In doing so, it encourages excitement for subjects students might not otherwise be engaged in. “It’s really about getting them to think critically and ask questions. Why does a character act the way he or she does? Why did a particular historical event happen? Why do numbers do what they do in order to get the answer that you get?” Sissell says of the methodology.

MPFS students also are fortunate to be able to take their lessons outside of school. “It’s about experiencing things and having that passion. Kids have the opportunity to try new things, to find something they like that they never knew they might,” Sissell says. Whether that’s in Makerspace or going to the nearby Glen Providence Park to witness firsthand about the water cycle, vegetation growth or plant identification. “They get to experience what they are learning is really relevant and useful,” Sissell adds.

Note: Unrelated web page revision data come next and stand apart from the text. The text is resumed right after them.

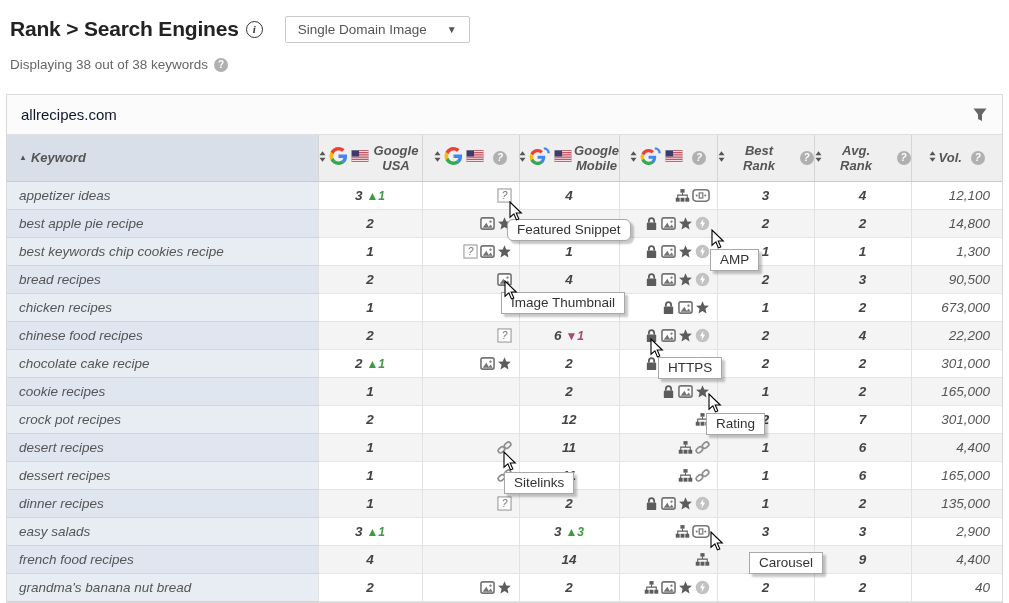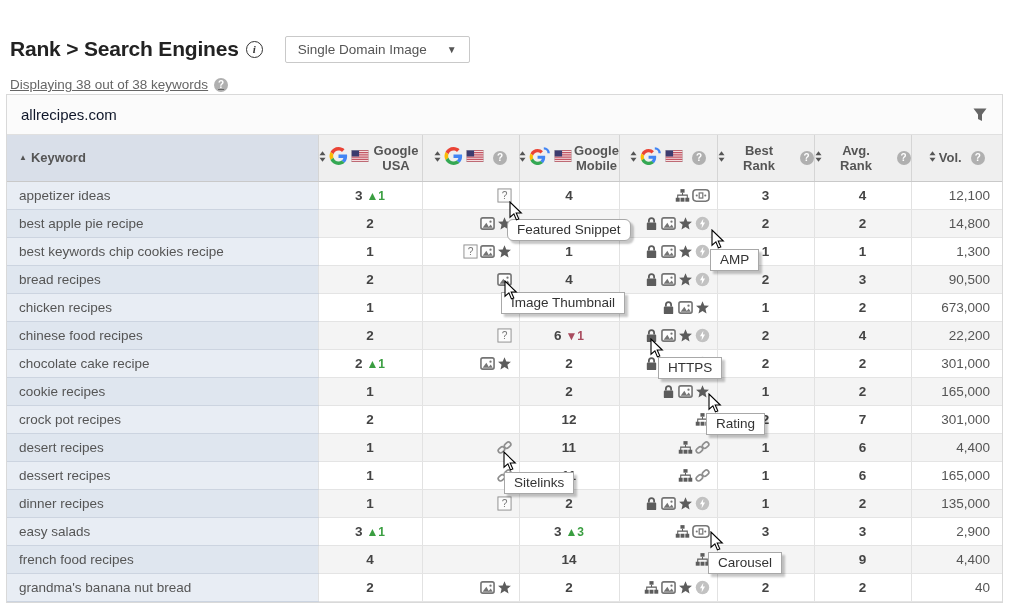--- a/index.html
+++ b/index.html
@@ -8,7 +8,7 @@
   .page { position:relative; width:1009px; height:603px; overflow:hidden; background:#fff; }
 
   
-  .title-row { display:flex; align-items:center; padding:12px 10px 0 10px; height:46px;margin-top:20px; }
+  .title-row { display:flex; align-items:center; padding:12px 10px 0 10px; height:46px; }
   .page-title { font-size:21px; font-weight:700; color:#222; letter-spacing:-0.2px; }
   .info-icon { display:inline-flex; align-items:center; justify-content:center;
     width:17px; height:17px; border:1.5px solid #333; border-radius:50%;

No matter what subject, students learn to be creative problem solvers, using what they have at hand to make the most of a situation. All of those tools give students not only a solid educational background, but also strong interpersonal communication skills that will come in handy for the rest of their lives. Alums have gone on to earn PhD’s from the Massachusetts Institute of Technology and study environmental science at Emory University, among others. Sissell says of the Emory student, “The work she did in science in lower school and middle school ignited her passion in the environment.”

Regardless of what MPFS students go on to study or pursue in their careers, their early education, with a strong academic foundation and a sense of creativity and wonder, sets them up for a successful future.